Several folks have posted that the number of hives/supers is a key factor in deciding whether or not you want/need/will benefit from an extractor or other non-manual equipment. I will add two other key factors:

1) How many people are involved in the process; and
2) Where you are in your life (put another way, how much time do you have?).

For example, I got my extractor, hand cranked, when I only had one hive and motorized it when I had two hives. But, I travel a lot for a living, I'm single, and I do everything with my bees alone, in fact, I do everything on this 60-acre property alone. So, my time was limited back then, and it is even more limited now. I'm glad I bought what I did, when I did. Now that I am on my way to 20+ hives, I am beginning to look at more time savers, like an uncapper. In business, it's called 'opportunity cost'; what's the value of your time, and what else could you be doing? To do one thing, you have to give up another.

My point is that what is a relatively easy/fast job for a couple, who are working as a team, can be a much bigger job for a person working solo, who also has a full-time job. That needs to be factored into the equation.

And, no, I'm not saying that married people have it any easier. Everyone is short on time. But, I imagine it's gotta be nice, when there are two people working as a team in the bee yard or in the honey house.

Bill


----------



## gmcharlie (May 9, 2009)

Sutton, my math was not to convince either way.... just a way of looking at it.....if like many you never sell honey that 1000 is a waste. many with 3-4 hives just eat it and give it to friends.... the 4 oz figure I gave is actually way off, its very close to 2.5 ounces per frame (weighed some this afternoon)...

Bees will make wax or honey, open supers are not an issue..... if they have no open super they store in the brood nest and move it up when the wax is ready.... the don't "Stop the machine" cause you used their wax...

Extractors take space and money buying one or not is not my recomendation, just throwing out some math.


----------



## Timpeti (Apr 24, 2008)

Does anyone know if bees can reuse the wax leftovers after crush-and straining or will they just clean them off the honey?

### To-do list
**a)** Print the passage from the beekeeping thread from "And, no, I'm" up to and including "the honey house.".
**b)** In the beekeeping thread, what time saver does Bill begin looking at on the way to 20+ hives?
The items after this point come from a different source.

### Entries provided
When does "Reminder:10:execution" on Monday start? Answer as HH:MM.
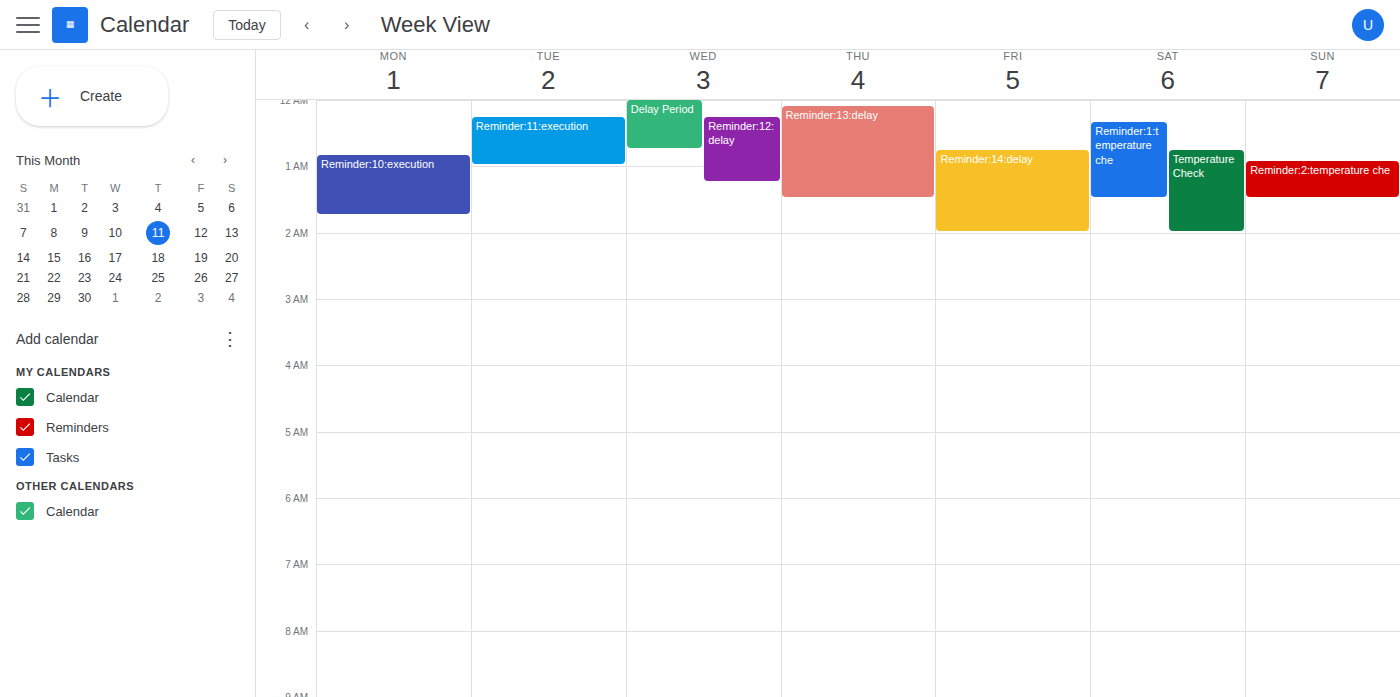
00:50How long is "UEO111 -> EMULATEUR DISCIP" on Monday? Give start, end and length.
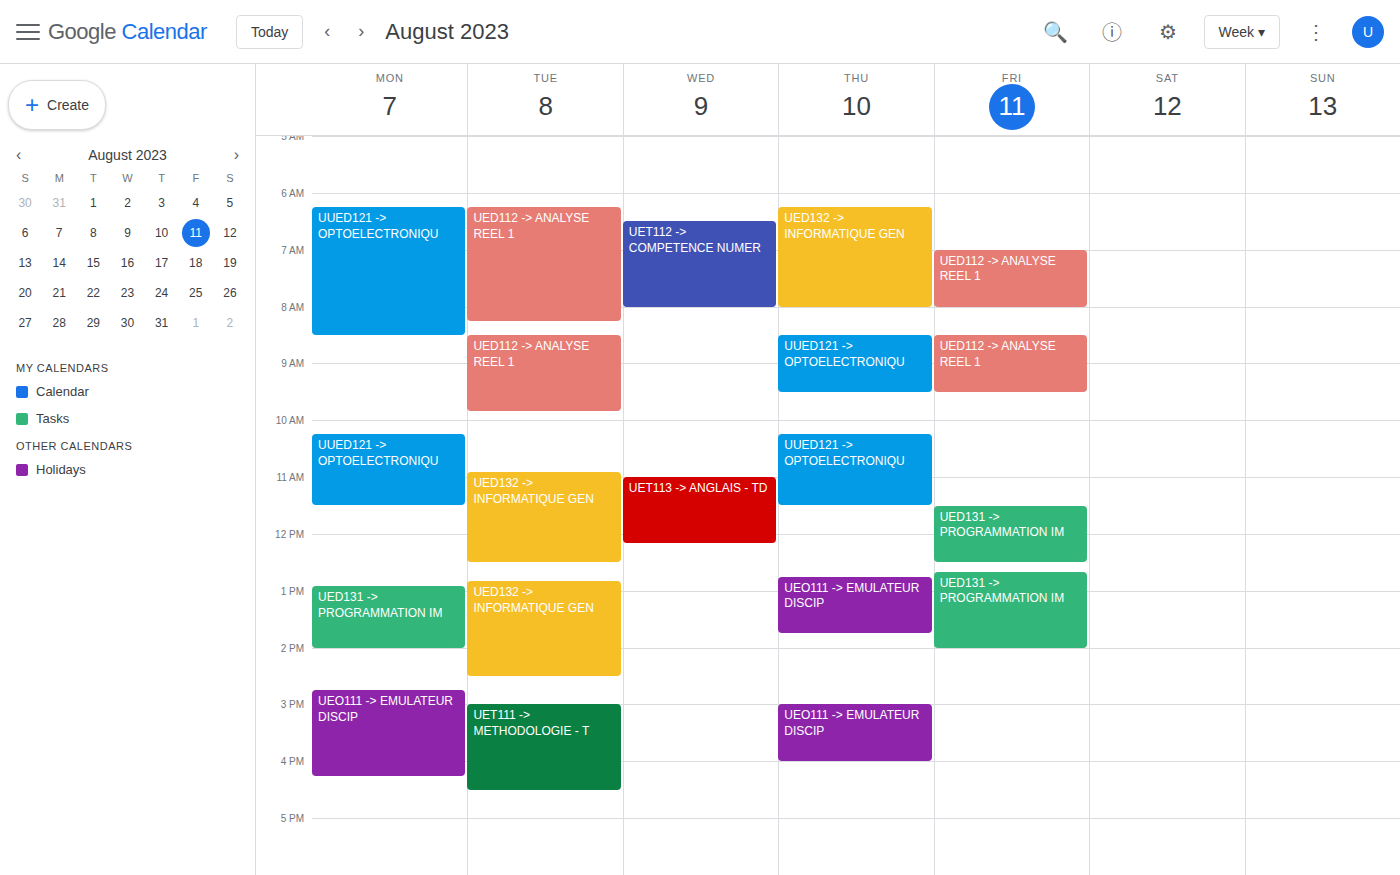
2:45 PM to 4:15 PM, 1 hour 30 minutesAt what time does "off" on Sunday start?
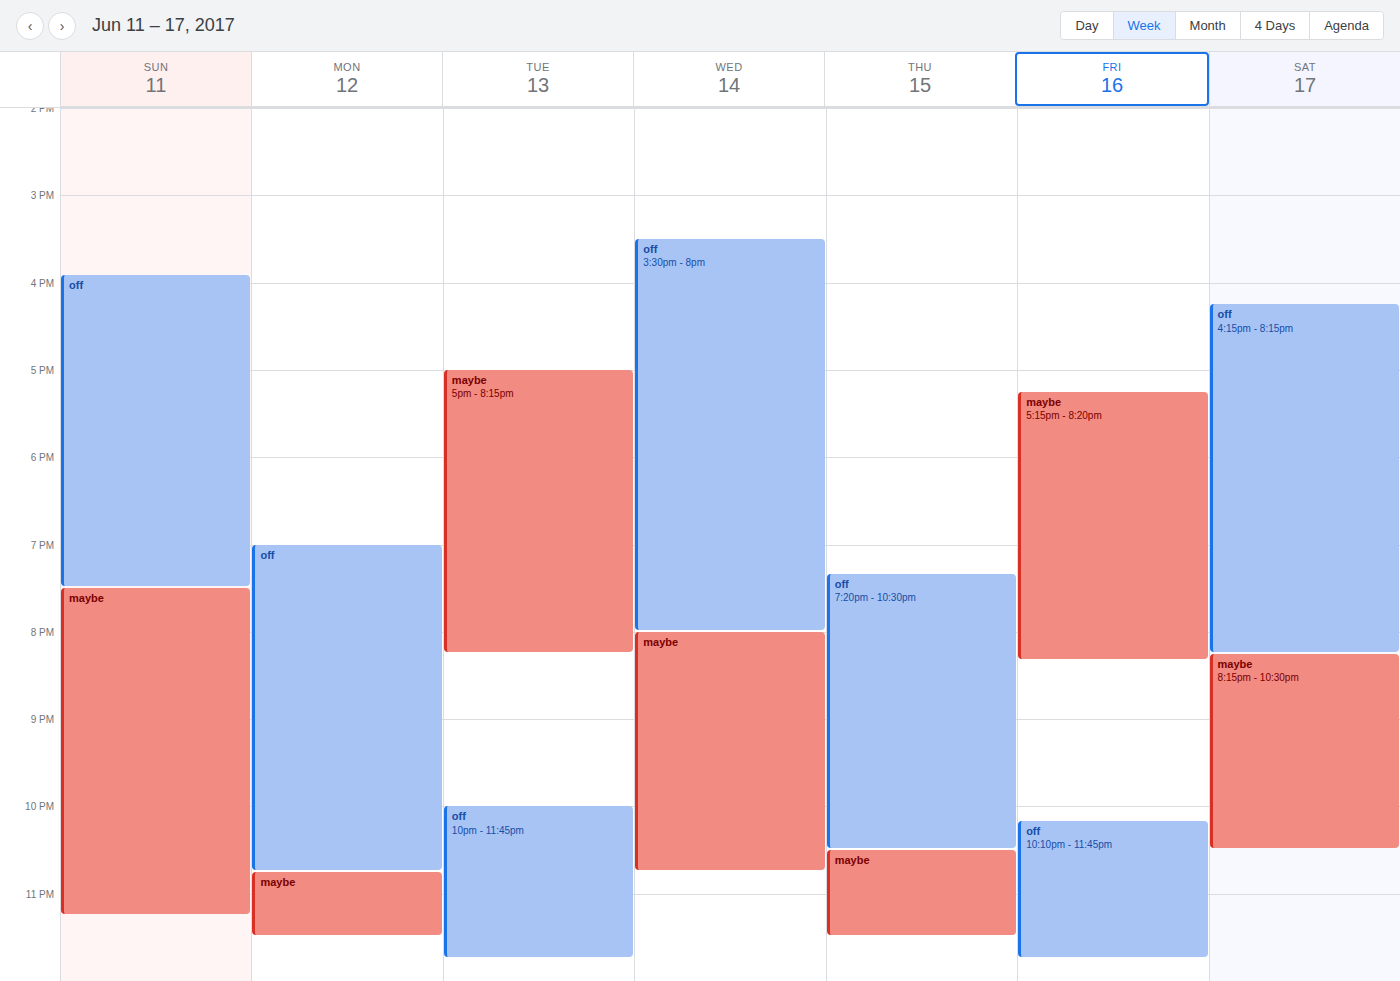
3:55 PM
---
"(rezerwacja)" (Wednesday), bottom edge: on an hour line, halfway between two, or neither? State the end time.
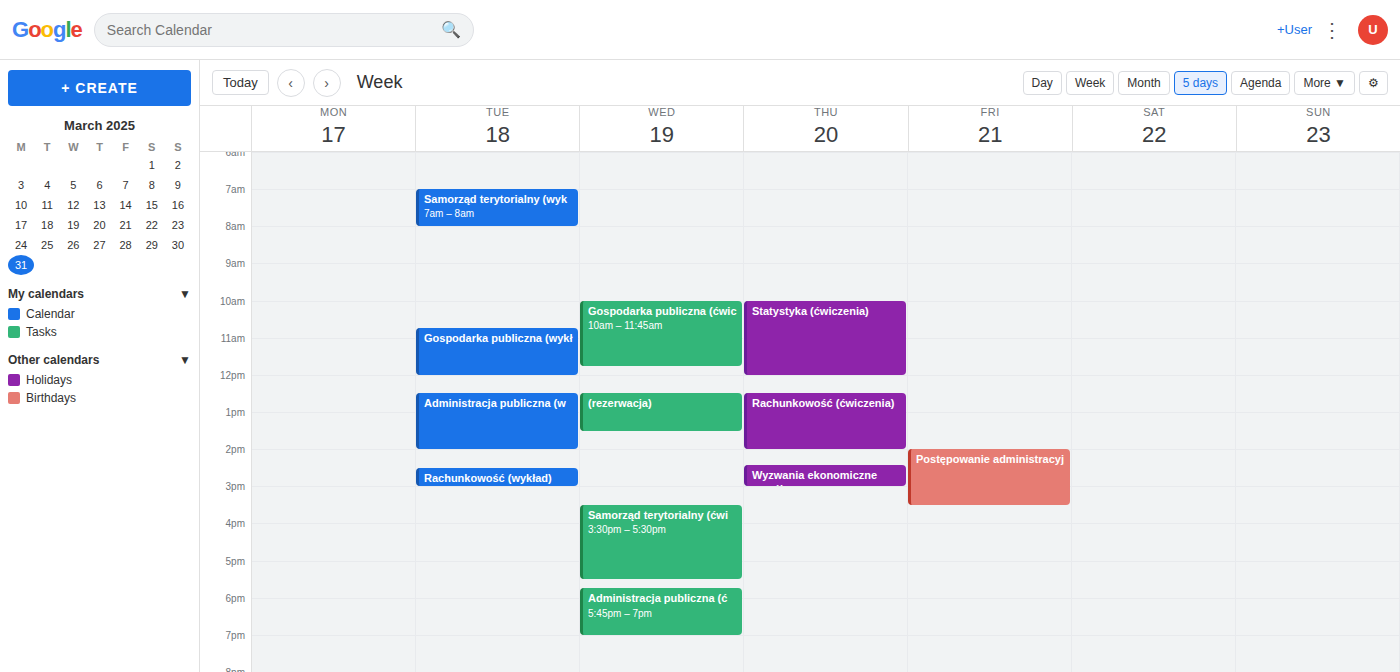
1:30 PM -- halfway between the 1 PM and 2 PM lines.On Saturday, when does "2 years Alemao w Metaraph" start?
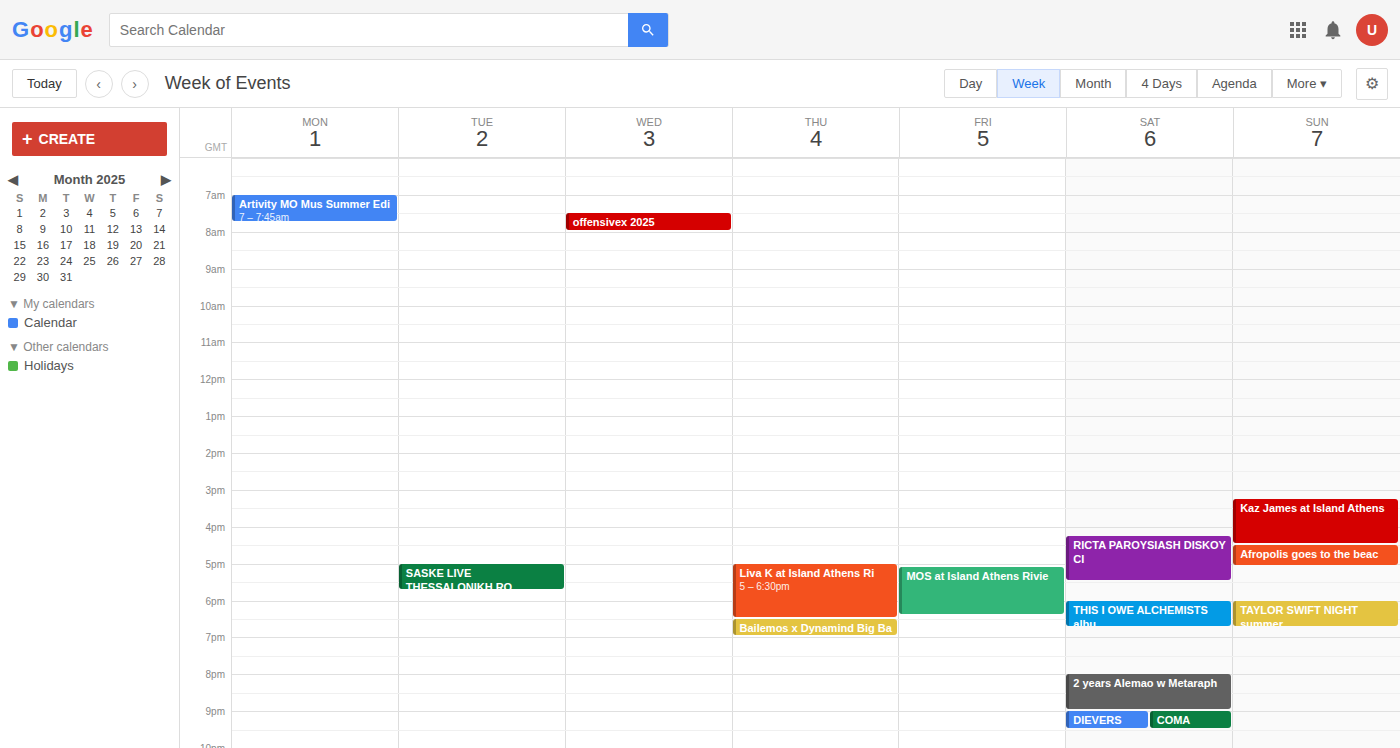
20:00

### Task-by-task answers
**a)**
And, no, I'm not saying that married people have it any easier. Everyone is short on time. But, I imagine it's gotta be nice, when there are two people working as a team in the bee yard or in the honey house.

**b)** An uncapper.